Which is another reason why the Vrdolyak situation makes me feel like a 10-year-old. Actually, it makes me feel like I’m surrounded by a batch of 10-year-olds. All of us thinking with our emotions, rather than any sense of logic or rationality related to this specific case.

BECAUSE I DOUBT that many people could actually tell you the specifics of the “crime” for which Vrdolyak ultimately pleaded guilty two years ago, was finally sentenced on Friday, and likely will use the bulk of the year 2011 to actually serve his prison term.

The actual charges were conspiracy to commit mail fraud and wire fraud. Prosecutors say that when Vrdolyak arranged for a $1.5 million payment for attorney Stuart Levine for a $15 million sale of property on the Near North Side owned by the University of Chicago Medical School, it was an act that should be regarded as criminal.

But what creates the visceral reaction to the name “Vrdolyak” that people feel every time this case comes up is due to the activities of decades ago – back when Harold Washington became mayor and “Fast Eddie” realized that the racial animosity many Chicagoans felt to the then-new concept of an African-American politician holding a position of true leadership meant that he could get away with openly defying the mayor.

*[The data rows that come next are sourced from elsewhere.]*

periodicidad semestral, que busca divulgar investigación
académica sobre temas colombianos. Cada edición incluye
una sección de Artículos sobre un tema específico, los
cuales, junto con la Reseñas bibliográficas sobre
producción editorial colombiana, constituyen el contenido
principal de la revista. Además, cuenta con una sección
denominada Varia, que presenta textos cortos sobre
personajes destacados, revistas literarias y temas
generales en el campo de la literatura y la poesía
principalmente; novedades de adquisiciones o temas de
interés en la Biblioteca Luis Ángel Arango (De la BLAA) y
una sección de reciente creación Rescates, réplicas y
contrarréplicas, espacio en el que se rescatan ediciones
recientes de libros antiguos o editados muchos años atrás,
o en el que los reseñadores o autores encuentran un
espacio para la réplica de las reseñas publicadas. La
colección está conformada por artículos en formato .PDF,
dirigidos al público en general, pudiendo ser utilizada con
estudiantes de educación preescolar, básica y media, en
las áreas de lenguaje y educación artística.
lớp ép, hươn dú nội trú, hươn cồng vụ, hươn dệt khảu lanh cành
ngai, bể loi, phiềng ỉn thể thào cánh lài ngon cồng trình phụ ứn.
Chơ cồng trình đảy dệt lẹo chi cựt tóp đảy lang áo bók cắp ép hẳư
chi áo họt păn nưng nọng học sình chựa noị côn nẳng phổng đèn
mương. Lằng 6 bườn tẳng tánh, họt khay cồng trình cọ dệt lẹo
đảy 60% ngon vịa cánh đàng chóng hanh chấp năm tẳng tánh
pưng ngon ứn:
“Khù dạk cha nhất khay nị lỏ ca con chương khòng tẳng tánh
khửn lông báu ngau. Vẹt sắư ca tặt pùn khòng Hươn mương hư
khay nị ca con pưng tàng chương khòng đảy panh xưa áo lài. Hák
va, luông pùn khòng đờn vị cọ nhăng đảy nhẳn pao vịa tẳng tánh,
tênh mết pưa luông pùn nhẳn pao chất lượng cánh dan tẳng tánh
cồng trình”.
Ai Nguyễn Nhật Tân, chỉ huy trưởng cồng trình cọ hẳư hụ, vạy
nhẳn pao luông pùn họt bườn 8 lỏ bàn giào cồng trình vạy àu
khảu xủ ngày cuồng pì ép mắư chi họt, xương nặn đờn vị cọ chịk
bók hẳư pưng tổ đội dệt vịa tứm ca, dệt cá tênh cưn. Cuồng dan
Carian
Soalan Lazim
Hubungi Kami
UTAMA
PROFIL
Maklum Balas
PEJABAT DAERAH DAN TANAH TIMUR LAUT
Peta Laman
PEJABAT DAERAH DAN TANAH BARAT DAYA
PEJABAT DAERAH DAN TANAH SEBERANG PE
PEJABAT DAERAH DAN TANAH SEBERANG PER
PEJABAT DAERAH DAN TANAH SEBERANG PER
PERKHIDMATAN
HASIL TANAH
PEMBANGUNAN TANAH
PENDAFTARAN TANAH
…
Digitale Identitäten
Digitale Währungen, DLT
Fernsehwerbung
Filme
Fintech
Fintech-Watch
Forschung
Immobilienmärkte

For a couple of years, Vrdolyak was the leader of the “29,” the opposition aldermen who used their majority to stall government, thwart mayoral initiatives and deprive the executive branch of the city of any legitimate accomplishments.

I STILL SAY that if Republicans in Congress gain majorities in both the Senate and House of Representatives, the next two years of federal government will be a national version of the “Council Wars” of old that caused the Wall Street Journal to dub Chicago as, “Beirut by the Lake.”

The people who are all insistent that Vrdolyak must go to prison are so hard-core because they want to think of him receiving that punishment because of the way he defied Washington (would it be rude for me to remind people at this point that Washington himself once served a 40-day jail sentence for income tax-related charges?).

I literally stumbled across one anonymous Internet commenter who quipped that the spirit of Washington was “giggling” at the thought of Vrdolyak doing time in prison.

A part of me just finds that logic twisted, even though I realize that Vrdolyak’s backers are the ones who unashamedly spout their racial rhetoric, and defend Edward R. for standing up for their views.

PERSONALLY, I AM glad that Vrdolyak didn’t get anywhere near the 3.5 years that federal prosecutors were seeking. That strikes me as being excessive. I’m in full agreement with Kennelly, who said Friday that the prosecutorial request was, “unjust.”

But I still have to agree with my original thoughts back when he originally got probation. No amount of punishment was going to appease Vrdolyak’s critics, in part because of his age – he’s 72. Vrdolyak is retired from the law firm he founded and his sons now run (so disbarment doesn’t really affect his daily life) and he isn’t about to run for electoral office anytime soon (he hasn’t been a candidate for more than two decades).

The only thing that really gets hit is how comfortable a retirement Eddie gets to experience. Which is why Vrdolyak summed it up best when he described his situation as, “dumb, it was stupid and I was wrong.”

I couldn’t have written it any better.